Work to be completed: All of the data should be copied exactly, with the pictures left out.

═════ Available data

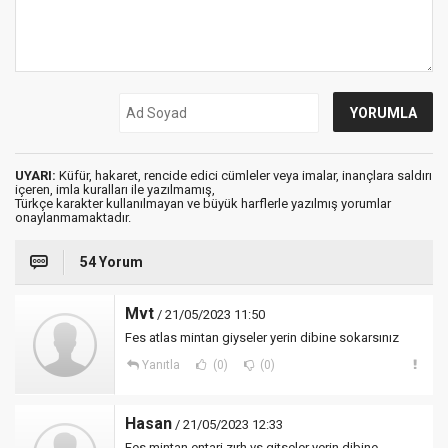
UYARI:
Küfür, hakaret, rencide edici cümleler veya imalar, inançlara saldırı
içeren, imla kuralları ile yazılmamış,
Türkçe karakter kullanılmayan ve büyük harflerle yazılmış yorumlar
onaylanmamaktadır.
54 Yorum
Mvt
/ 21/05/2023 11:50
Fes atlas mintan giyseler yerin dibine sokarsınız
Yanıtla
(0)
(0)
Hasan
/ 21/05/2023 12:33
Fes mintan entari zırh vs gitseler yerin dibine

══════════

Result:
UYARI:
Küfür, hakaret, rencide edici cümleler veya imalar, inançlara saldırı
içeren, imla kuralları ile yazılmamış,
Türkçe karakter kullanılmayan ve büyük harflerle yazılmış yorumlar
onaylanmamaktadır.
54 Yorum
Mvt
/ 21/05/2023 11:50
Fes atlas mintan giyseler yerin dibine sokarsınız
Yanıtla
(0)
(0)
Hasan
/ 21/05/2023 12:33
Fes mintan entari zırh vs gitseler yerin dibine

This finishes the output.